Dillon expects people to have even less money in their pockets this time next year due to mortgage interest rate rises and higher taxes. "As a credit union, we're subject to the vagaries of people's health and wealth. So people will be looking to extend their loans. We're as accommodating as we can be (on loans) but with the new credit union regulations, we may not have as much wiggle room."
THE ESTATE AGENT
Although Healy Hynes, managing director of Hynes Real Estate Agent, says that house sales are "a fraction" of what they were during the boom years, he believes things are picking up.
"There is still a lot of fear out there and concern about financing," said Hynes. "But there is also a lot of pent-up demand. Enquiry levels are up about 65 per cent on the same time last year. Sales follow through on that. There are bargains out there and there's a huge amount of cash buyers. There are people making deals now that they'll be telling their grandchildren about in a few years time."
As negative equity has forced many homeowners to stay put rather than to sell their home and trade up, vendors have started to "think outside the box", according to Hynes.
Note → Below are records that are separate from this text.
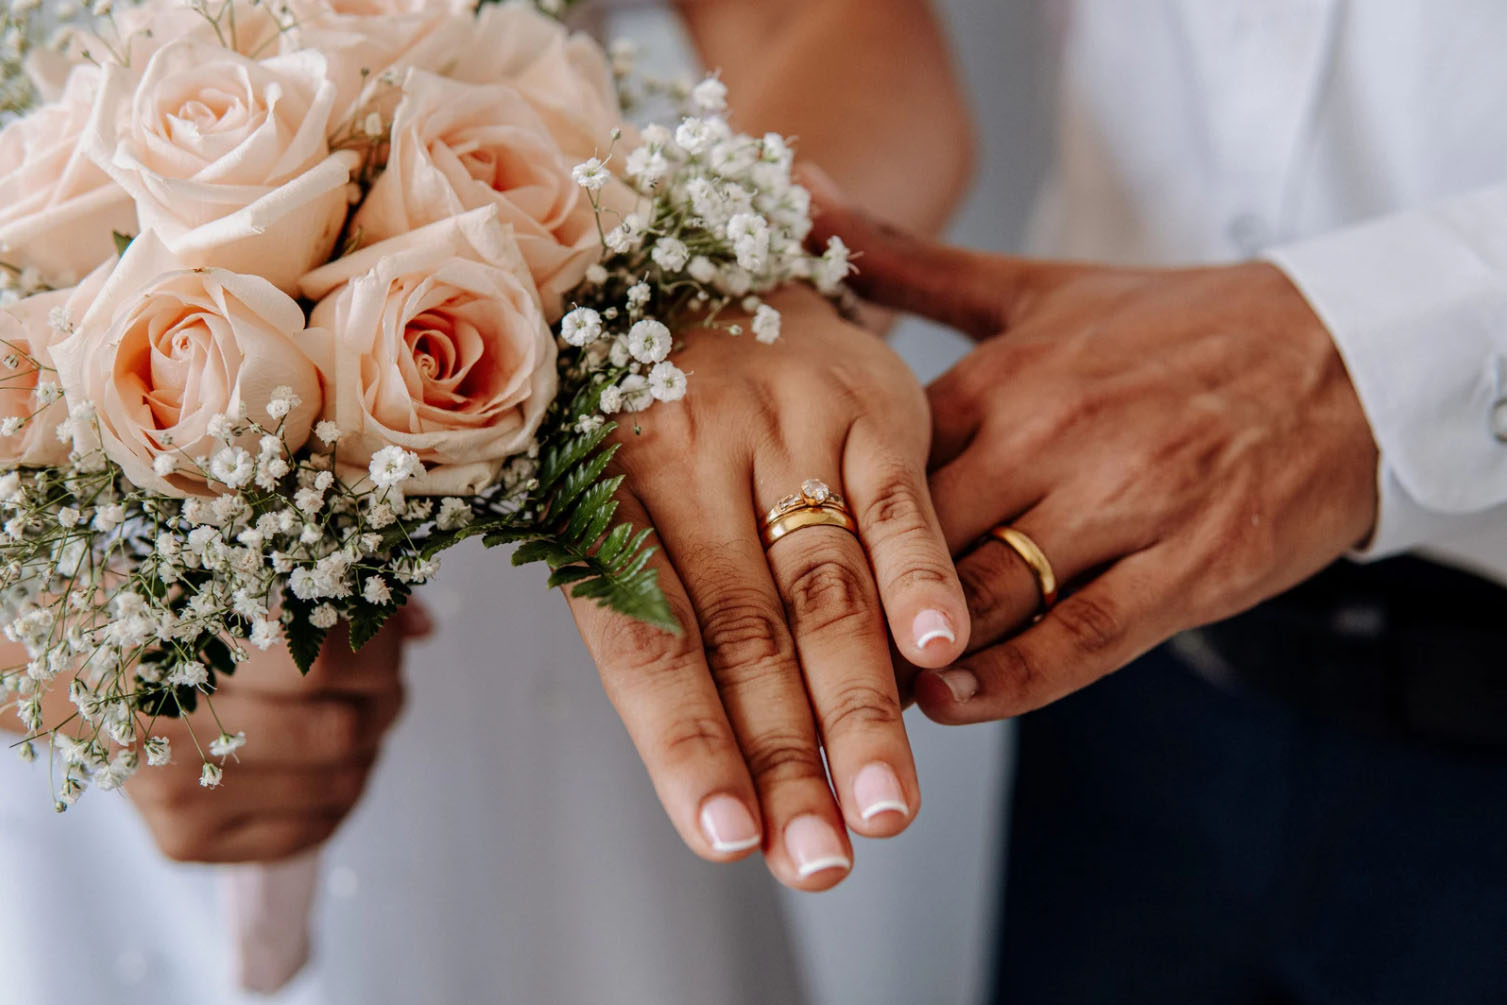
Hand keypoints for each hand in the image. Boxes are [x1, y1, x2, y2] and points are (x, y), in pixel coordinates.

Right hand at [124, 603, 430, 862]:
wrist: (66, 675)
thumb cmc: (168, 612)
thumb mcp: (237, 573)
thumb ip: (335, 589)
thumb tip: (424, 626)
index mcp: (185, 642)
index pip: (327, 664)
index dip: (380, 647)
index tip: (381, 628)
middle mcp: (173, 725)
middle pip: (343, 731)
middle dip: (385, 698)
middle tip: (377, 678)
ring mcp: (176, 790)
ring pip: (339, 785)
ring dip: (368, 748)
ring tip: (347, 715)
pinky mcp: (182, 841)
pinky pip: (308, 834)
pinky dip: (340, 797)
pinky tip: (321, 761)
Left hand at [565, 286, 969, 889]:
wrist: (693, 244)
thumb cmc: (633, 388)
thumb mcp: (587, 470)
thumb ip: (629, 594)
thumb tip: (689, 755)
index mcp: (597, 487)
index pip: (645, 643)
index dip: (685, 744)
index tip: (728, 838)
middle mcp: (684, 455)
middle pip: (742, 633)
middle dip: (784, 759)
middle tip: (820, 860)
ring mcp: (779, 423)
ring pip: (822, 583)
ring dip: (858, 703)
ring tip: (883, 807)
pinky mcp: (864, 399)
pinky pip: (895, 494)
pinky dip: (918, 571)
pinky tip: (941, 652)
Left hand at [814, 204, 1378, 722]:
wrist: (1342, 356)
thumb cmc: (1173, 329)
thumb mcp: (1033, 289)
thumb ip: (909, 261)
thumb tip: (801, 192)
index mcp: (1004, 373)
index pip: (874, 461)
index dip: (808, 521)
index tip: (751, 567)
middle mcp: (1055, 433)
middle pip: (916, 536)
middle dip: (847, 603)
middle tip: (782, 654)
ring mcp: (1128, 500)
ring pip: (989, 591)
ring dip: (915, 649)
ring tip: (849, 698)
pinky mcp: (1194, 563)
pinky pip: (1084, 634)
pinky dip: (1013, 677)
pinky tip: (953, 702)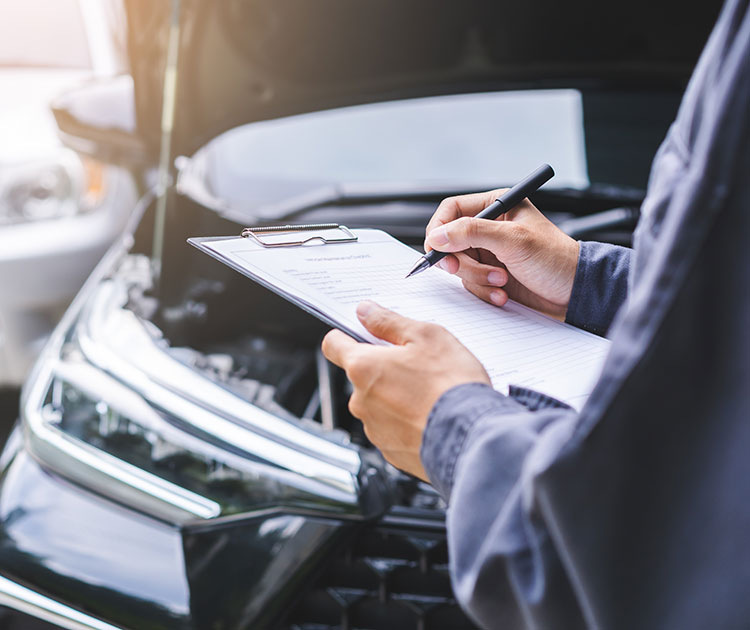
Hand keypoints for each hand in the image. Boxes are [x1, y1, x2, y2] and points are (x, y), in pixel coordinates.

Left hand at [321, 301, 489, 480]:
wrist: (472, 438)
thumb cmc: (451, 385)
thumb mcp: (426, 336)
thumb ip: (389, 322)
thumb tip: (365, 312)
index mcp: (363, 367)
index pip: (333, 345)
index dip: (344, 336)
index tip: (359, 333)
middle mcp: (361, 401)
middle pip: (362, 376)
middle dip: (383, 368)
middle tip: (416, 364)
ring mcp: (375, 429)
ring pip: (378, 404)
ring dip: (396, 396)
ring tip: (430, 393)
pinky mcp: (391, 451)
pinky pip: (393, 429)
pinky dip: (408, 421)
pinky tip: (432, 415)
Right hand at [425, 190, 578, 319]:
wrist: (574, 293)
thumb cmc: (555, 259)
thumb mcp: (513, 240)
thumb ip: (472, 233)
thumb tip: (438, 235)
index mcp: (496, 206)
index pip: (451, 210)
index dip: (439, 229)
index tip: (437, 249)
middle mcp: (489, 228)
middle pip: (450, 241)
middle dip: (460, 260)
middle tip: (461, 269)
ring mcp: (488, 253)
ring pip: (458, 265)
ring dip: (477, 278)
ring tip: (501, 281)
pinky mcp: (490, 275)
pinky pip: (469, 283)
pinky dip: (483, 291)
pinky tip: (502, 293)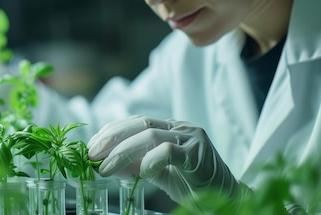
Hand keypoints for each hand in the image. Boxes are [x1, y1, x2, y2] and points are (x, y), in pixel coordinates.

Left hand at [87, 116, 247, 207]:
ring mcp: (191, 137)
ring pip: (150, 135)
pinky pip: (169, 150)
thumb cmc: (194, 185)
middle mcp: (179, 127)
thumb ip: (139, 166)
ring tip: (107, 167)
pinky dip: (151, 159)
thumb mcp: (160, 173)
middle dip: (111, 138)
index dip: (111, 132)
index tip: (91, 146)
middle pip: (139, 124)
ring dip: (123, 151)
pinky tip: (140, 172)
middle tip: (92, 154)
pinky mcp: (199, 153)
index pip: (134, 122)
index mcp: (170, 128)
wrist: (228, 199)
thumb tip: (108, 165)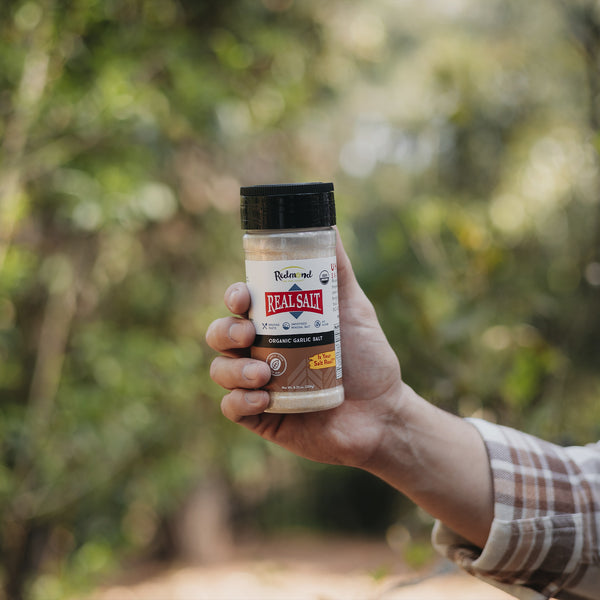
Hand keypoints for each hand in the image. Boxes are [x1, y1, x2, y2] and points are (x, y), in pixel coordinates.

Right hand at [206, 230, 492, 546]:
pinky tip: (265, 398)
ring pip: (220, 370)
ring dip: (234, 369)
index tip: (242, 297)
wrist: (382, 412)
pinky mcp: (261, 416)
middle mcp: (260, 351)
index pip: (239, 305)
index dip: (233, 297)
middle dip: (225, 330)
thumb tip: (329, 225)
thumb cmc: (367, 358)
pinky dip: (241, 401)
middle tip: (248, 334)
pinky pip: (232, 408)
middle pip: (220, 334)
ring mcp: (257, 384)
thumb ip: (337, 270)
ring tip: (263, 374)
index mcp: (275, 324)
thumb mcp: (353, 308)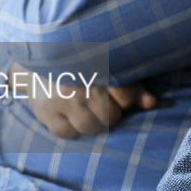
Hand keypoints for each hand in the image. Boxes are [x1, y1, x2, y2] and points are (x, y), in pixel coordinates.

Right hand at [11, 65, 155, 138]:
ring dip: (94, 124)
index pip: (125, 94)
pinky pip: (68, 133)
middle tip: (100, 102)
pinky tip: (70, 115)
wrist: (37, 57)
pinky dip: (72, 129)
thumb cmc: (82, 63)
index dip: (126, 99)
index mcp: (99, 62)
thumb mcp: (109, 66)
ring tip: (87, 110)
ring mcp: (62, 97)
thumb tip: (152, 104)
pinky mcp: (46, 111)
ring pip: (91, 127)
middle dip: (111, 113)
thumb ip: (133, 85)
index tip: (118, 94)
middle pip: (111, 116)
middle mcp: (80, 80)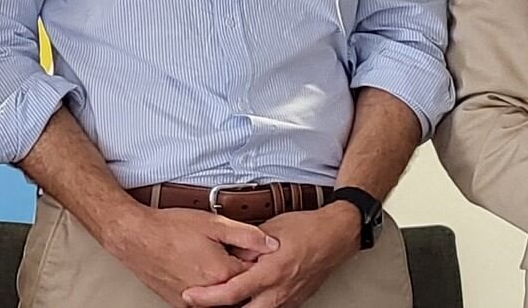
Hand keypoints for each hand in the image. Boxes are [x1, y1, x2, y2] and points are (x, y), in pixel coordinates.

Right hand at [104, 206, 279, 307]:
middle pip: (237, 290)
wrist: (137, 237)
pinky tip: (202, 266)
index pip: (253, 274)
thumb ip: (247, 235)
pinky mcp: (178, 302)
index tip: (254, 248)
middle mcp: (207, 294)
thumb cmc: (172, 228)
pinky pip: (202, 302)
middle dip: (241, 273)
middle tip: (233, 252)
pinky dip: (209, 288)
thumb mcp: (216, 223)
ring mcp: (190, 302)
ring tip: (215, 257)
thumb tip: (271, 244)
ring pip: (220, 298)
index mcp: (220, 273)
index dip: (256, 258)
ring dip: (224, 282)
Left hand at [182, 203, 361, 307]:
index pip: (231, 293)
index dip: (206, 297)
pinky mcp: (294, 302)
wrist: (337, 235)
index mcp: (271, 272)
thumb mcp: (272, 229)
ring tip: (222, 300)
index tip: (190, 295)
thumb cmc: (307, 228)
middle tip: (202, 301)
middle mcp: (279, 291)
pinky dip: (254, 306)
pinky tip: (247, 298)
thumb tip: (227, 256)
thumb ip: (247, 245)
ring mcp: (287, 299)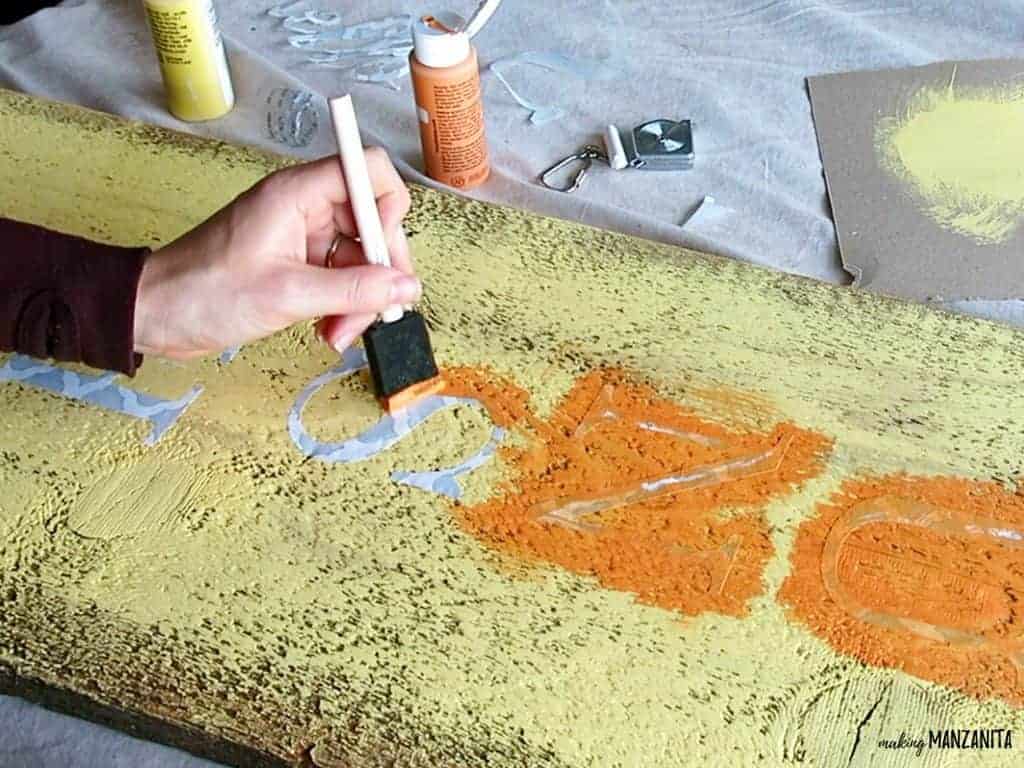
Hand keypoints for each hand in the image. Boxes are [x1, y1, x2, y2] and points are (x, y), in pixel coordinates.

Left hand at [133, 152, 418, 359]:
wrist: (157, 314)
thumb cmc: (205, 293)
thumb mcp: (288, 294)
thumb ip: (354, 290)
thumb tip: (405, 287)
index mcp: (297, 193)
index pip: (367, 170)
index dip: (387, 208)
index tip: (384, 255)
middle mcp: (304, 206)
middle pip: (372, 221)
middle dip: (378, 271)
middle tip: (376, 312)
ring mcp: (301, 234)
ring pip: (360, 257)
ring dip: (360, 299)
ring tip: (339, 334)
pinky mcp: (296, 262)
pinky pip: (340, 277)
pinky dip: (342, 305)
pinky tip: (328, 331)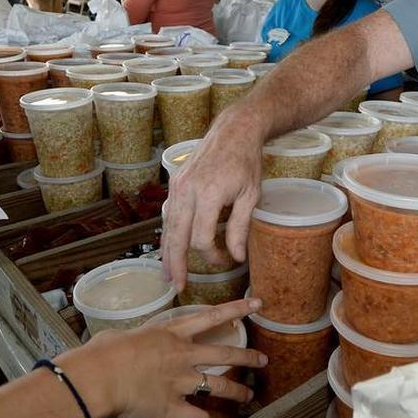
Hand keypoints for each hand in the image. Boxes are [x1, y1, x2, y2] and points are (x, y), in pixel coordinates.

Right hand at [63, 298, 266, 417]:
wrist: (98, 377)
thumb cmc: (102, 353)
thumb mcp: (119, 335)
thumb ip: (130, 339)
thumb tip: (119, 342)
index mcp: (170, 334)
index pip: (211, 316)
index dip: (236, 310)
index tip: (257, 305)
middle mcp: (182, 356)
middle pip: (224, 355)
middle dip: (247, 357)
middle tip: (262, 360)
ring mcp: (181, 382)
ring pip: (220, 386)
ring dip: (238, 392)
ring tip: (249, 396)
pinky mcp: (173, 408)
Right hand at [162, 107, 265, 289]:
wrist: (233, 130)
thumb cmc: (246, 162)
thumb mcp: (250, 195)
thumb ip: (240, 228)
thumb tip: (237, 256)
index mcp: (209, 194)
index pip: (202, 238)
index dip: (212, 256)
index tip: (225, 261)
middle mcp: (188, 191)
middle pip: (177, 237)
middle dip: (177, 264)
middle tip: (178, 287)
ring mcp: (178, 186)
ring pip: (168, 227)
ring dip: (167, 252)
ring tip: (167, 274)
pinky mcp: (175, 183)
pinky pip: (169, 214)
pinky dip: (168, 234)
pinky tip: (169, 248)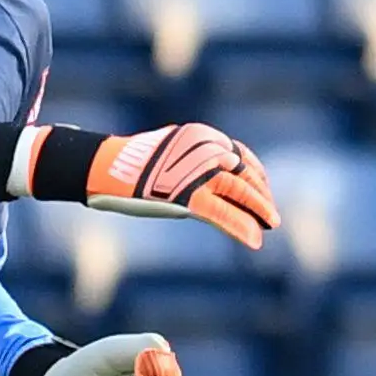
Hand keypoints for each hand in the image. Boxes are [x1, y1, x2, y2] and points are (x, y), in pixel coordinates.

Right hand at [85, 124, 277, 247]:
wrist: (105, 168)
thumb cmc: (129, 163)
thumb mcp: (167, 151)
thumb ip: (191, 159)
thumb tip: (207, 172)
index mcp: (202, 136)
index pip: (240, 155)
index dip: (256, 176)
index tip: (263, 191)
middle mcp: (204, 149)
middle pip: (243, 173)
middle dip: (260, 195)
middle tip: (271, 214)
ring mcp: (196, 172)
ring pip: (238, 192)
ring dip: (258, 210)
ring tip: (270, 225)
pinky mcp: (187, 195)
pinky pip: (223, 213)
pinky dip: (241, 227)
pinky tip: (254, 240)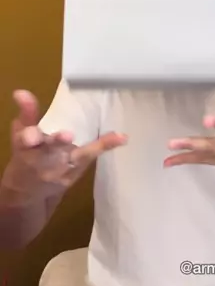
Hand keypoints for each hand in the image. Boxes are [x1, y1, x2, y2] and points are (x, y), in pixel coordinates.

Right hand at [1, 90, 126, 200]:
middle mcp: (41, 162)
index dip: (29, 137)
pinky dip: (105, 147)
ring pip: (75, 158)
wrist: (28, 192)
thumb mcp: (22, 135)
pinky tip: (122, 138)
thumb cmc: (27, 155)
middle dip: (57, 143)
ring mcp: (59, 171)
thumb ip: (27, 114)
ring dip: (92, 148)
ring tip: (112, 136)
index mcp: (25, 148)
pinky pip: (90, 159)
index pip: (26, 141)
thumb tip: (21, 92)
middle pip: (50, 151)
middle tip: (67, 135)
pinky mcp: (72, 177)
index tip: (31, 136)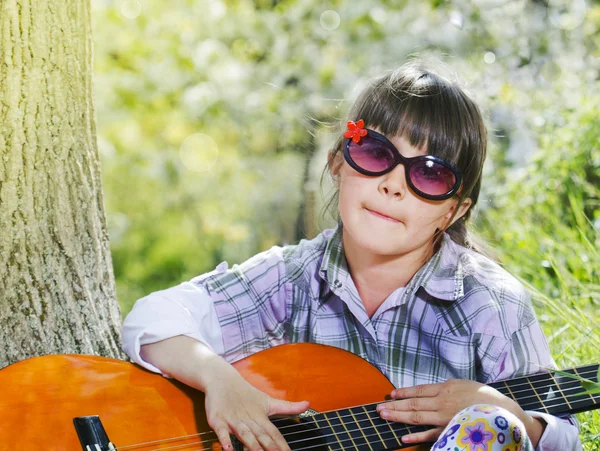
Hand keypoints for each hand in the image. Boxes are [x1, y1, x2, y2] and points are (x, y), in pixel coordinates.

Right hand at [204, 367, 309, 450]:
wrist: (222, 380)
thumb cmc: (247, 394)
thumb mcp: (268, 400)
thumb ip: (288, 407)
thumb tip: (308, 404)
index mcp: (261, 416)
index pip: (274, 433)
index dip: (282, 444)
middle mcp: (249, 419)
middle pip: (261, 436)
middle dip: (269, 448)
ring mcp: (233, 420)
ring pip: (244, 434)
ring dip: (252, 445)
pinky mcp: (218, 420)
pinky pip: (222, 432)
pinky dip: (225, 440)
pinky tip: (229, 449)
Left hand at [376, 379, 528, 444]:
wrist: (506, 413)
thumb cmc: (485, 398)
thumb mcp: (464, 385)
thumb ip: (446, 388)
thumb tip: (430, 391)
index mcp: (446, 388)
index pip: (419, 390)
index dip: (403, 392)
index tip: (390, 394)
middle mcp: (443, 402)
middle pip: (413, 404)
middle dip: (394, 405)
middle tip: (378, 408)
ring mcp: (446, 417)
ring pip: (417, 417)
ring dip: (398, 417)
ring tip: (384, 416)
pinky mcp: (452, 431)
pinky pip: (431, 435)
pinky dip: (417, 437)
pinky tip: (404, 438)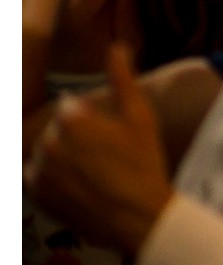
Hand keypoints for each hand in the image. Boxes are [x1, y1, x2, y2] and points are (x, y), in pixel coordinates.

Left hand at [27, 45, 174, 256]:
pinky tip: (79, 185)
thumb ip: (122, 80)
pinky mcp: (35, 192)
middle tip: (106, 157)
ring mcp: (39, 168)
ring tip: (93, 173)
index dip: (93, 120)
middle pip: (58, 129)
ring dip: (64, 156)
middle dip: (76, 137)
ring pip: (47, 151)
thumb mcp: (141, 119)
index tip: (111, 137)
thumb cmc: (144, 165)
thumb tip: (117, 48)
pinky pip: (37, 175)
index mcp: (72, 119)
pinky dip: (53, 177)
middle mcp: (48, 141)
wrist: (137, 217)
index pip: (71, 107)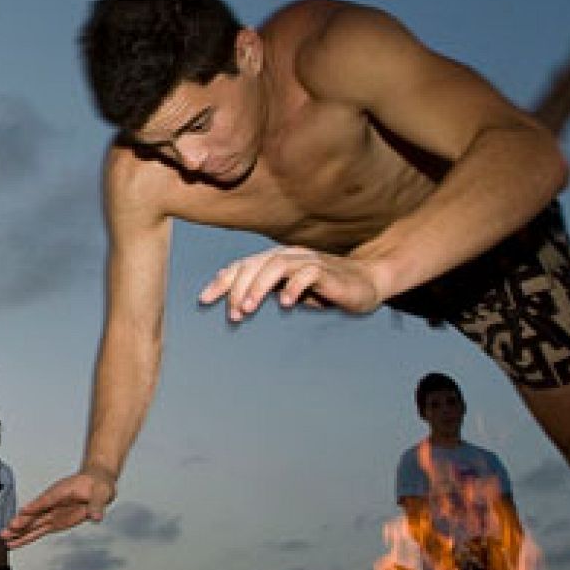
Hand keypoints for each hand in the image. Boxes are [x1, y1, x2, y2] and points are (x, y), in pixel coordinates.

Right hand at [2, 468, 115, 547]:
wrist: (98, 483)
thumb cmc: (98, 484)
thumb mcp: (102, 493)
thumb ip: (97, 506)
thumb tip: (95, 516)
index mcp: (62, 492)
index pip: (46, 500)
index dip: (35, 506)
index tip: (24, 512)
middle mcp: (53, 503)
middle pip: (35, 513)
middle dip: (22, 522)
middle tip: (8, 529)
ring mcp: (52, 513)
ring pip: (33, 523)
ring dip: (20, 531)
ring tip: (5, 539)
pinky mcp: (55, 521)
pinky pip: (39, 530)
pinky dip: (27, 536)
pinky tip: (16, 542)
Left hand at [199, 246, 380, 322]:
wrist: (365, 283)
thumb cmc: (324, 288)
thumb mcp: (289, 291)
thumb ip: (266, 291)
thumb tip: (235, 301)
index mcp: (275, 260)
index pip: (242, 266)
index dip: (222, 281)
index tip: (204, 300)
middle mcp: (288, 256)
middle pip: (254, 264)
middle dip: (238, 288)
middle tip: (232, 313)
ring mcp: (307, 260)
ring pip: (276, 265)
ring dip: (258, 287)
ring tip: (248, 308)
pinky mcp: (326, 270)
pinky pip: (307, 273)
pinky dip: (293, 287)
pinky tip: (286, 303)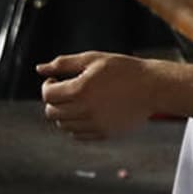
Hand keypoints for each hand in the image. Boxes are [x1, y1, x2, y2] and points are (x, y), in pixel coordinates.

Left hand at [39, 51, 155, 140]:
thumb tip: (40, 68)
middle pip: (52, 112)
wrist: (152, 88)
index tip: (56, 81)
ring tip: (78, 101)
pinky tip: (87, 111)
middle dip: (54, 101)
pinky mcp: (104, 134)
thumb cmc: (124, 70)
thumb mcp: (92, 59)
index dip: (48, 86)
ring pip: (63, 126)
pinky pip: (78, 135)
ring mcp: (95, 125)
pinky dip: (76, 125)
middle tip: (65, 90)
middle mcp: (85, 110)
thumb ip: (63, 63)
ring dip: (64, 114)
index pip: (47, 95)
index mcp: (80, 90)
He is acting for a homeowner who is willing to swap his house with that of a potential buyer if such a swap would secure a sale.
Mark Cooney set up his own practice, Mark Cooney Solicitors, in October 2009. "It's hard to make a living as a solicitor in Athlone now," said Cooney. "It's difficult to get paid by clients."
Conveyancing work had all but disappeared in Athlone about a year-and-a-half ago due to the collapse in house sales. "There's a little bit more happening now -- but not much," said Cooney. "A lot of solicitor practices had conveyancing bases before -- that's just not there anymore."
Cooney sees the recession manifesting itself in the courts.
"A lot of builders' providers are suing builders for unpaid debts," said Cooney. "There's been quite an increase in people taking enforcement proceedings to get a spouse or partner -- who may have lost his job -- to pay child maintenance."
Levina Reeves was distraught when she closed her art gallery, Reeves Art Studio, on Church Street, Athlone, last March -- after opening it there 13 years ago. She says that her bank's decision to pull her overdraft was the straw that broke the business's back.
"From August 2010, it was a real hard fight to keep the business going," said Reeves. "I could pay my rents and rates -- but I had to let my staff go. I had 14 people employed. I would never feel comfortable employing anyone again because of the way I came out of this."
Reeves said that the lack of an overdraft left her with no purchasing power to buy the stock needed to keep her business going.
"As my suppliers were strangled as well, they were insisting on an upfront payment before they'd deliver anything. So I had customer orders but I couldn't fulfil them. I was apologising to people when they came into the gallery as the shelves were bare."
Reeves has set up her business from home since. "I have all the art stock I didn't sell in the hallway. My intention is to sell it in car boot sales and farmer markets. I'm still getting orders for my picture framing service through word of mouth."
Chris Vos, general manager of the Prince of Wales Hotel, says the hotel had a poor start to the year because of the severe cold weather and water shortages in the town.
"Things have picked up in the last few months but we are trading well below expectations and will require a phenomenal summer to catch up with the losses of winter," said Vos. "Tourist numbers were down last summer though and I expect the same this year." Vos says that while the hotel is viable, "paying interest and capital on loans remains difficult".
"Hotel rates continue to be squeezed. This is made worse by below-cost selling in hotels that are only trying to generate cash flow and not make a profit. This will have a knock- on effect for years to come. Ireland now has the cheapest hotel rates in Europe but we operate with higher than average costs. Simple logic says this cannot be sustained."